Data for this task section start

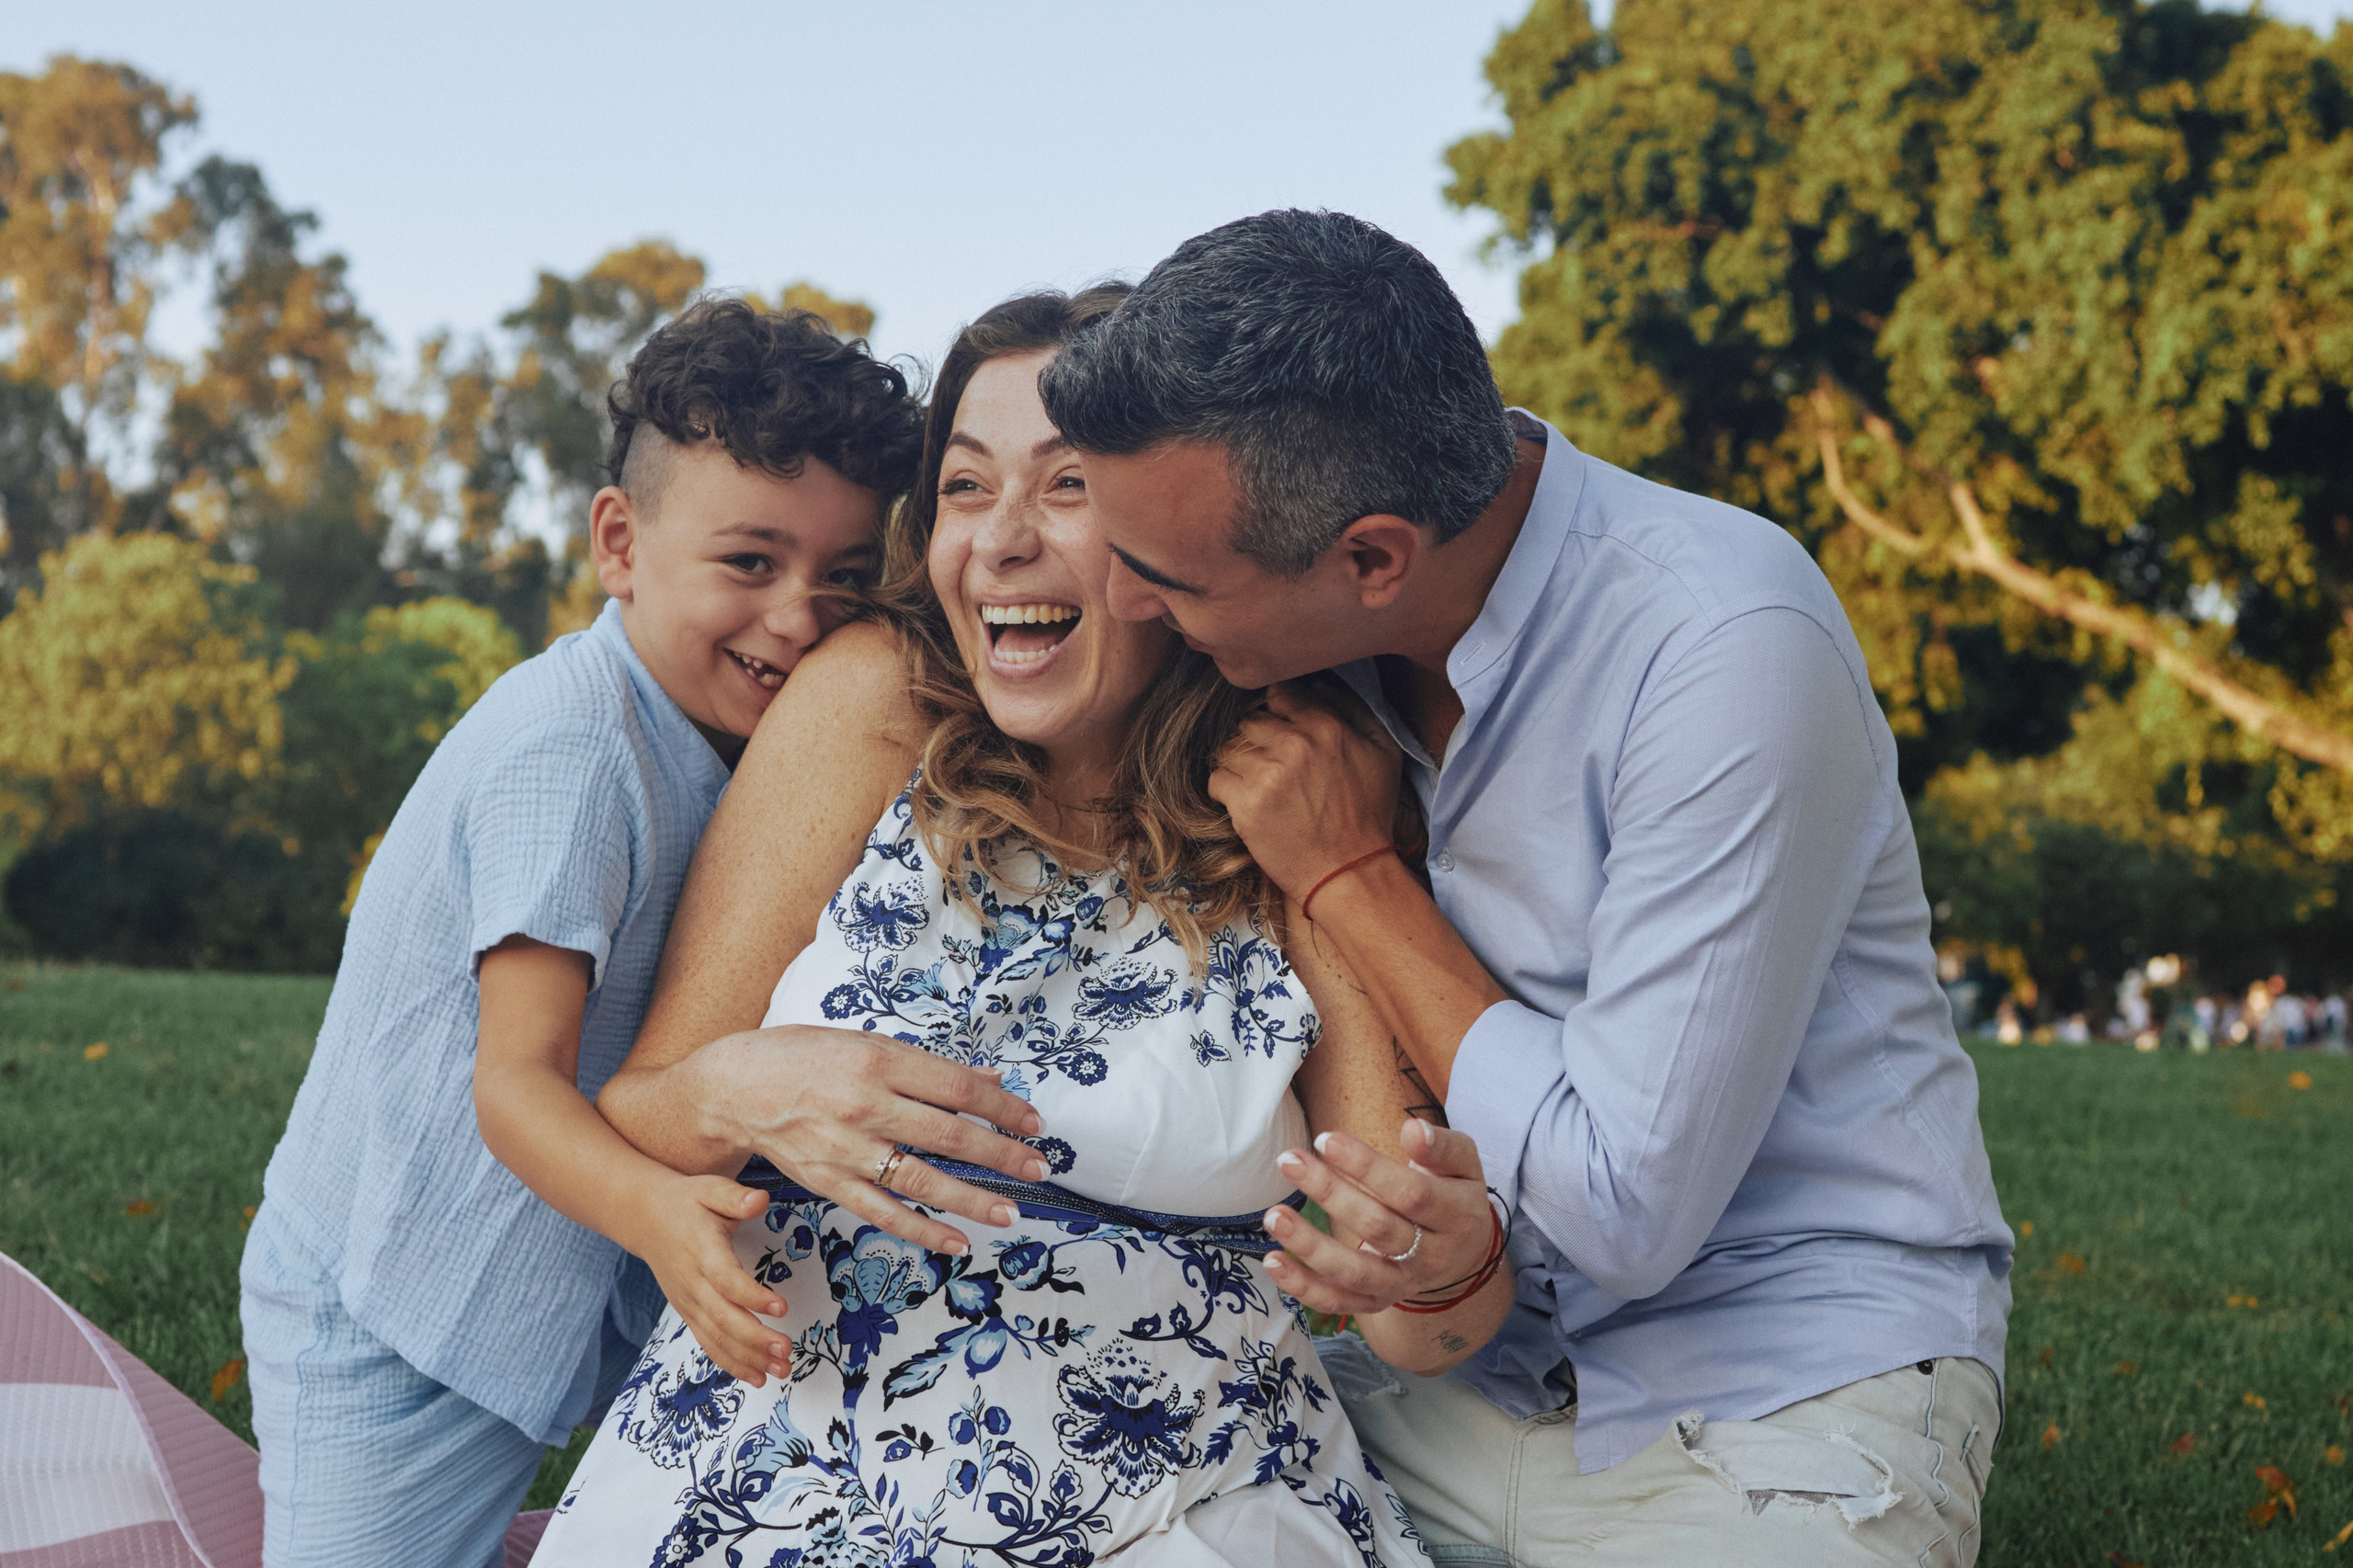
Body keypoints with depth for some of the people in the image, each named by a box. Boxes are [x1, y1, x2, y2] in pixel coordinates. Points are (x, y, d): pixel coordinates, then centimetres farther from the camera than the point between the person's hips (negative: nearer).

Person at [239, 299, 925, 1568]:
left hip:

Data for this task section end
Data for this task section start

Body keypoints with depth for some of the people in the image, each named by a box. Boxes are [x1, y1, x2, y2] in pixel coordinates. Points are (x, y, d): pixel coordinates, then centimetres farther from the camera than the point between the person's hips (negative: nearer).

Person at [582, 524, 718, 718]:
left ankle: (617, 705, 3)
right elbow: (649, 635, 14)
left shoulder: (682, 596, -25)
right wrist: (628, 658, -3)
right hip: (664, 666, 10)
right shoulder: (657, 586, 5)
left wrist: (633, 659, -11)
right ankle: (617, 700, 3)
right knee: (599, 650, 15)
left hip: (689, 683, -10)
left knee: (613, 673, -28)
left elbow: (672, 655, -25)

Data for this task section end

Please give again the lines above between the line holding "right hip: (664, 666, 10)" and the line holding "left elbow: (672, 655, -25)", inclusive, exactly as they are and with nothing added.

--- Response to the exercise ---
right hip: (664, 666, 10)
right shoulder: (657, 586, 5)
left wrist: (633, 659, -11)
right ankle: (617, 700, 3)
right knee: (599, 650, 15)
left hip: (689, 683, -10)
left knee: (613, 673, -28)
left elbow: (672, 655, -25)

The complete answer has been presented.